- _Passage_
((

A. L'ordre injuste

Le roman s'ouvre sur une image apocalyptique, celle des terres de l'Oklahoma ravagées par la sécheresse et par les tempêtes de poussière. La fatigue de la terre, cependant, n'est pas uniquement un phénomène naturel. Elle provient de la culture intensive, du regroupement des lopins, de la spécialisation. Si Steinbeck fait le choix d'encadrer son œuvre par deux phénomènes naturels (la sécheresse et le déluge), il n'impute cependant pas la situation des migrants à la nature. Au contraire, l'écrivain fait le portrait d'une société foncièrement injuste, d'un capitalisme qui coupe l'homme de ses racines et de sa terre, la rendant aride et sèche. L'ordre injuste est celui des banques, des investisseurs, des shérifs. C'est véritablement un monde sens dessus dessous qui est ainsi présenté au lecteur, un système contre-nature qui bafoue l'égalité et la dignité humaine, et pourtant semble impossible à vaincre, car il transforme chaque homme en engrenage dans une machine bien huilée : « C'est-il juste ? » demande un fermier à un conducteur de tracteur. « J'peux pas m'arrêter à penser à ça. Faut que je pense à mes gosses », répond l'autre (p. 55). La justice apparaît comme un luxe, que les plus modestes ne peuvent se permettre.

))

- _Consigne_
Pourriez-vous recopier mot pour mot l'intégralité du passage sur l'ordre injuste chez Steinbeck, sans y changer quoi que ce soit ? Les enregistrements forment un matériau distinct de ce passage.

Enregistrements sauvegardés:

((

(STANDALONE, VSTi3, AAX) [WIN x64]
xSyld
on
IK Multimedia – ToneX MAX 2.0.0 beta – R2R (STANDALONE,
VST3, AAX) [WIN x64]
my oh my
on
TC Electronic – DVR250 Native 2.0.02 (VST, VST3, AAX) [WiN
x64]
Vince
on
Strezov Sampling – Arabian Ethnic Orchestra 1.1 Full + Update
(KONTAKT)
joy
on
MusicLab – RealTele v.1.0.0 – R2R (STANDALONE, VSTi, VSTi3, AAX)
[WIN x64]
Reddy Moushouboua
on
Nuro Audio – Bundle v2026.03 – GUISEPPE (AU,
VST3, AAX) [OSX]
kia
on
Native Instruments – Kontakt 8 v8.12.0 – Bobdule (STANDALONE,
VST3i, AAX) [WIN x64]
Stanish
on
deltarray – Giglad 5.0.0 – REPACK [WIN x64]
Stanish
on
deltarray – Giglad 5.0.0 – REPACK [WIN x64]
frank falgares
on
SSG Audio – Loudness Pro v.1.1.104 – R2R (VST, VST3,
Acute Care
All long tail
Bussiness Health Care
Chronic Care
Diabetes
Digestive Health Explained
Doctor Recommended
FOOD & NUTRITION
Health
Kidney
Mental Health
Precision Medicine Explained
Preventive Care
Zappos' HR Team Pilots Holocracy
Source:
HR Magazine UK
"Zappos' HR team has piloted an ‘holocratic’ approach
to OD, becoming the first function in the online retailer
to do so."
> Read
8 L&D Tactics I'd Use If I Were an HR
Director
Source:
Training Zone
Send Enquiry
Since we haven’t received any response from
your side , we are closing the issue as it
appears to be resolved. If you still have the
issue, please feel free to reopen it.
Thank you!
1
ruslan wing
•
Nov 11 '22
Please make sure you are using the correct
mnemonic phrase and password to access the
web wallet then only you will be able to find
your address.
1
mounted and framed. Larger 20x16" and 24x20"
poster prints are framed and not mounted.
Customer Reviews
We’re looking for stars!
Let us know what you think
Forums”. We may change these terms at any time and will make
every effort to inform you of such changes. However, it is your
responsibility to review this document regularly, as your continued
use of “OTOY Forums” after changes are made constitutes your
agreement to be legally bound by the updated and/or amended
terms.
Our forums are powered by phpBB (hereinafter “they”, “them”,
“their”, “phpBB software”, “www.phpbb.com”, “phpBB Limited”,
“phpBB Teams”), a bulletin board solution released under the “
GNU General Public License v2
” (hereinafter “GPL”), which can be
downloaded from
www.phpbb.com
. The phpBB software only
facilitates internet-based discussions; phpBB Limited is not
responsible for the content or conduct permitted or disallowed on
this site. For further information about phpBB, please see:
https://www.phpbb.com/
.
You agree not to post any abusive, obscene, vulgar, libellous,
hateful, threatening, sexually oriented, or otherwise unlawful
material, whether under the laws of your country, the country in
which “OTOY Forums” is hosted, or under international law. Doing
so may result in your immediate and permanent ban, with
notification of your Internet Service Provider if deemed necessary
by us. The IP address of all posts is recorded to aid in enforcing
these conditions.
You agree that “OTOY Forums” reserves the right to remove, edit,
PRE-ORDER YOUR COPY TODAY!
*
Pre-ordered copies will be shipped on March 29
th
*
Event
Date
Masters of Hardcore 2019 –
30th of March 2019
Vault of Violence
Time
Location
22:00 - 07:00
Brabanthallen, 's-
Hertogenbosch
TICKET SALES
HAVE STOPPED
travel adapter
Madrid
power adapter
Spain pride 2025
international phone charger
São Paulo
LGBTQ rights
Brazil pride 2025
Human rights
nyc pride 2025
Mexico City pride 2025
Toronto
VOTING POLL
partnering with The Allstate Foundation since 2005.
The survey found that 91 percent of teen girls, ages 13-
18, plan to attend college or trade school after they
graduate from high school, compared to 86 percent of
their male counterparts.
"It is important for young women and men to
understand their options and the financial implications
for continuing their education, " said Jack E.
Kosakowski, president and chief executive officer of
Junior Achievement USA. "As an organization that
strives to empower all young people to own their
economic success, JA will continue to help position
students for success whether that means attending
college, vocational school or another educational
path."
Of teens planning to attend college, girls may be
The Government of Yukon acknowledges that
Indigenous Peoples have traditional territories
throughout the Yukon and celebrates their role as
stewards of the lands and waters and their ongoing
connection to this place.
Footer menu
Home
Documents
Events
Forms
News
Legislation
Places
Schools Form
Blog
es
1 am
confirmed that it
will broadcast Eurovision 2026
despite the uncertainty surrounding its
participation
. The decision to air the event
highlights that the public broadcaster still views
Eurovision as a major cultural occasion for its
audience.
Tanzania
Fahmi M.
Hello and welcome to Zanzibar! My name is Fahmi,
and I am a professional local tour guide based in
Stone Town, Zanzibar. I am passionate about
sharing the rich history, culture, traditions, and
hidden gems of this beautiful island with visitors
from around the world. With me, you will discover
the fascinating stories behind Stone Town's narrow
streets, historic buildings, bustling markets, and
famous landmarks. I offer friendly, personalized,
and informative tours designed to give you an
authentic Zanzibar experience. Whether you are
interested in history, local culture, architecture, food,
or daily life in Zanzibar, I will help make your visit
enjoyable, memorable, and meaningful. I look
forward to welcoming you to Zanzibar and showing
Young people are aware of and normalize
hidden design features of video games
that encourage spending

))

- _Zone de réponse_
A. L'ordre injuste

Le roman s'ouvre sur une image apocalyptique, celle des terres de l'Oklahoma ravagées par la sécheresse et par les tempêtes de poussière. La fatigue de la terre, cependant, n'est pas uniquement un phénomène naturel. Elle provient de la culture intensive, du regroupement des lopins, de la spécialisation. Si Steinbeck fait le choix d'encadrer son œuvre par deux phénomènes naturels (la sécheresse et le déluge), il n'impute cependant pas la situation des migrants à la nature. Au contraire, l'écrivain fait le portrait d'une société foncièrement injuste, d'un capitalisme qui coupe l'homme de ses racines et de sa terre, la rendant aride et sèche. L'ordre injuste est celui des banques, des investisseurs, des shérifs. C'est véritablement un monde sens dessus dessous qui est ainsi présenté au lecteur, un système contre-nature qui bafoue l'égalité et la dignité humaine, et pourtant semble impossible à vaincre, car il transforme chaque homme en engrenage dans une machine bien huilée : « C'est-il juste ? » demande un fermier à un conducteur de tracteur. « J'peux pas m'arrêter à penser à ça. Faut que je pense à mes gosses », répond l'autre (p. 55). La justice apparaît comme un luxe, que les plus modestes ne peuvent se permettre.